### YOUR TASK
The records below hold a stretch from the line with "Engage in a detailed" through the line with "Learn the terminology."; return exactly those lines, ends included, and nothing more.

(Transcribed page contents)

[Start of section]

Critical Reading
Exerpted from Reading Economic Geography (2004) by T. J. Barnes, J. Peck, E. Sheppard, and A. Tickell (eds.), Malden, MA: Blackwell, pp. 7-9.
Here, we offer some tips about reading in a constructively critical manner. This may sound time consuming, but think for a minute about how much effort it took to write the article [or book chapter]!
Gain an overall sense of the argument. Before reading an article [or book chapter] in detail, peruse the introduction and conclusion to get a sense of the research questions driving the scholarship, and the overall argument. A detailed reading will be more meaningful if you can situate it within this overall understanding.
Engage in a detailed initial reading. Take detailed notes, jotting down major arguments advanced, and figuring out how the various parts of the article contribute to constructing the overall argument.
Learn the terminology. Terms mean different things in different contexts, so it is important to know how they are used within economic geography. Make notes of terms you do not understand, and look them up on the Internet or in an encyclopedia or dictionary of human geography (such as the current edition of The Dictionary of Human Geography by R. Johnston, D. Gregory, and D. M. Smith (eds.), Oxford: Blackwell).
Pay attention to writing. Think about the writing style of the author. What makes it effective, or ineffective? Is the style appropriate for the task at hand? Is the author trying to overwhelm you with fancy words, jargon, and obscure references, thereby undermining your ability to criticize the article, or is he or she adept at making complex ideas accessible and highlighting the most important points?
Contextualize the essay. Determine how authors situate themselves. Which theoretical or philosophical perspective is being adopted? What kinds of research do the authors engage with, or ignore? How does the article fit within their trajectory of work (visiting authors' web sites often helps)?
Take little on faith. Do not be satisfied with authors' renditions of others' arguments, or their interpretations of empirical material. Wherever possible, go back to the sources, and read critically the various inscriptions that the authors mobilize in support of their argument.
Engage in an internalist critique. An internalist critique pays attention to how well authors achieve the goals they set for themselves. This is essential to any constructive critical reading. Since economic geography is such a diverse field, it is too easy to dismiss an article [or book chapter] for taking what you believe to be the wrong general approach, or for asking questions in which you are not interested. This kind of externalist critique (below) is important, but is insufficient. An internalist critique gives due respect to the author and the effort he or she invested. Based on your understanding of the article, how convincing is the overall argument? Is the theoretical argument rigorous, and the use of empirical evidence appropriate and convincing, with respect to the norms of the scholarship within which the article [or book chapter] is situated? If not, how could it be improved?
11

[End of section]

### TASK OUTPUT
Engage in a detailed initial reading. Take detailed notes, jotting down major arguments advanced, and figuring out how the various parts of the article contribute to constructing the overall argument.
Learn the terminology. Terms mean different things in different contexts, so it is important to know how they are used within economic geography. Make notes of terms you do not understand, and look them up on the Internet or in an encyclopedia or dictionary of human geography (such as the current edition of The Dictionary of Human Geography by R. Johnston, D. Gregory, and D. M. Smith (eds.), Oxford: Blackwell).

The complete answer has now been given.